Dolon laugh and hammered Nix back three paces with his renewed assault. Bit of his attack bled past her defenses and she felt it tearing away of her connection to her body. Her connection to the Force was strong and old, as much a part of her as anything else, and his assault was still almost enough to overwhelm it.
She was in danger, and could feel the Force warning her of the peril the future held, but it was still with her.
“You’re…you’re going to have to try harder than that,” Nix said through gritted teeth as she dropped to one knee and used both hands to hold her lightsaber in front of her.
“Oh? Do you think I can’t?” Dolon said and a blast of immeasurable power battered her for a moment before two other people were at her side.
“She’s right. You don’t have what it takes to win this battle,” Kelda said.
“It’s why he kept his underlings so weak,” Ravas said. “He’s always been afraid of a having to put up a real fight.”

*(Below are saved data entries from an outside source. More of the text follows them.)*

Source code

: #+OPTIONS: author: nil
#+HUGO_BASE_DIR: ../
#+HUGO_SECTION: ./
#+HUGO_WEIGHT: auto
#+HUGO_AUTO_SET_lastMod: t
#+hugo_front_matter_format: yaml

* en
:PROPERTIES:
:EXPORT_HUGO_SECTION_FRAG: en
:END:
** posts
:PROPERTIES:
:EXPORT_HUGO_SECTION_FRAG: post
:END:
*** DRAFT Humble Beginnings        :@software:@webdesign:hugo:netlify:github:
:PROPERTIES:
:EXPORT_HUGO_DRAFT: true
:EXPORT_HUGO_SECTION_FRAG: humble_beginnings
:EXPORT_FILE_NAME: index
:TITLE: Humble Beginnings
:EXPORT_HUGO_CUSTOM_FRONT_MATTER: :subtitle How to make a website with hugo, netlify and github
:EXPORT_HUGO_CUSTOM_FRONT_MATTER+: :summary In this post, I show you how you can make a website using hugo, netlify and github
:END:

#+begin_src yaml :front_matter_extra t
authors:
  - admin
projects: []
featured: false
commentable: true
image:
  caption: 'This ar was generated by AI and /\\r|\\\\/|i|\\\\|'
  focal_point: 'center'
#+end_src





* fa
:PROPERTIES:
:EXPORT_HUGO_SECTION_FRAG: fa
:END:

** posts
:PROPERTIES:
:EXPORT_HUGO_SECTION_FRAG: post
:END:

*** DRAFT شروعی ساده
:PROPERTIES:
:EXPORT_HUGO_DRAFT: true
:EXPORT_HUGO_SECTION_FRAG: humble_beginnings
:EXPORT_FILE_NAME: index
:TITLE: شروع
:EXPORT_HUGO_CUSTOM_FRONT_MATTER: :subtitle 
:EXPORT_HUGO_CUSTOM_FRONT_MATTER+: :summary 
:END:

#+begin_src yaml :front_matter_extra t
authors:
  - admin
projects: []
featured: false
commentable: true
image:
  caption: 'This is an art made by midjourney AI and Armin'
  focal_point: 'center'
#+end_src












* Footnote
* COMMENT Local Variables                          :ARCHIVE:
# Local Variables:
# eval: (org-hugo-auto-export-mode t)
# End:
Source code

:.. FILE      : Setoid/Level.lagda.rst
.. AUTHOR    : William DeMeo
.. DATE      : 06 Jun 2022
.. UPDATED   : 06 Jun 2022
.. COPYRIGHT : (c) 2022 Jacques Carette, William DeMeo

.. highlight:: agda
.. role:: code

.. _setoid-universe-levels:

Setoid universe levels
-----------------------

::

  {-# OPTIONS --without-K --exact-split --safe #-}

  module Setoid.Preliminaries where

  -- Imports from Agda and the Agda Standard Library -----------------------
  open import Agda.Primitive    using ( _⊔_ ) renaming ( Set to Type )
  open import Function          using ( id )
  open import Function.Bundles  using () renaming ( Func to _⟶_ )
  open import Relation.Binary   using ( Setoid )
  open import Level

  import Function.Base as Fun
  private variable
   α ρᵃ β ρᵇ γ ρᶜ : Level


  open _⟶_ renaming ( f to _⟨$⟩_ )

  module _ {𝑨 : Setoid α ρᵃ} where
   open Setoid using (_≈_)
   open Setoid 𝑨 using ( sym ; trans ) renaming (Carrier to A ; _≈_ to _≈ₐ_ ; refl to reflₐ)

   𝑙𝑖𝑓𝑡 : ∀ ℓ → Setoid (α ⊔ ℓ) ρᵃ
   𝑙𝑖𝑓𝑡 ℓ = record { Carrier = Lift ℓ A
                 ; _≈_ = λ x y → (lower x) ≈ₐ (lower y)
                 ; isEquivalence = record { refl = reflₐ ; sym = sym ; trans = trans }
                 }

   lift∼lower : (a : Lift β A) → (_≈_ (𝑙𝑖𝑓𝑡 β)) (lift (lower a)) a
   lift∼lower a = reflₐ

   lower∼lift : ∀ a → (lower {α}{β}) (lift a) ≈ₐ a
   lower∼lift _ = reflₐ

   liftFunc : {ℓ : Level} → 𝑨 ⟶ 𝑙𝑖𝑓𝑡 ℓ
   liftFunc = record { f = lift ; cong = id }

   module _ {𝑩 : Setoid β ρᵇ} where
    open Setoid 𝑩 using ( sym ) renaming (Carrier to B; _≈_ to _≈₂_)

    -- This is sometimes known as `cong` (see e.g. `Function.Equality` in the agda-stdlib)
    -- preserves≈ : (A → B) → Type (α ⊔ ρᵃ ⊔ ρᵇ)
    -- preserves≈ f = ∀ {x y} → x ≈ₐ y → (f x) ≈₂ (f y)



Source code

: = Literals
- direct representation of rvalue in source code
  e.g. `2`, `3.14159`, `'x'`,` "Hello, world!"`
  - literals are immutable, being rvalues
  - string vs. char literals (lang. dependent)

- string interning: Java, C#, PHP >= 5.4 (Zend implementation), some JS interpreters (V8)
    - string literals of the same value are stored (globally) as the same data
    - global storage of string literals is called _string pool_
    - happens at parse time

Dolon’s yell wasn’t in the same solar system as coherency, but it did signal a change in the battle.
Despite Kelda and Ravas’ help, Nix felt herself being torn from her body again, her defenses all but useless against Dolon’s assault.
Behind Dolon, the last of the Elders collapsed, their defenses shredding and allowing the Death Shadows to take them unfettered as Dolon drained their strength away to power his mad gambit.
“Nothing will save you now!” His eyes blazed with crimson lightning and his voice boomed as large as the Star Destroyer.
“Forget about someone did you?” Ayli asked and dropped a metric ton of power conduits onto Dolon. Live power conduits which she’d been gathering while Nix served as the perfect distraction.
The ship’s generator fed as much power into the main lines as was called for and so a very natural torrent of energy seared through Dolon, bright and hot enough to make his bones glow.
But that wasn’t enough to end him.
Charred and battered, Dolon screamed and hurled the power cabling away in an explosive blast. With a crack of thunder he turned to Ayli and caught her in a Force grab and began choking the life from her with the power of sheer malice.
No attack they could make was going to be enough to kill him.
So Nix turned to something that could make the sort of attack she never could.
Opening herself to the Force, she reached out the nearest Death Shadow and called it to herself.
It was a void whose existence was defined only by retribution. It wanted to destroy everything that was connected to its existence and after long centuries there was only one person left who fit that bill.
Reaching out her hand, Nix offered it what it needed, and it flowed into her.
She could hold it. Not even for a moment. Its natural was to destroy and her desire was not to be destroyed.
But more came.
And she welcomed them all.
Not into herself.
She welcomed them into the light.
Of her saber.
Dolon turned almost in time. His rage had blinded him for just long enough but he almost turned quickly enough to see what she was doing.
Even had he done so though, he couldn’t have stopped her.
With an arcing swing she brought her blade which held the Death Shadows within it down, through Dolon’s defenses, through his body, and through the core of his spirit.
And the Death Shadows feasted at last.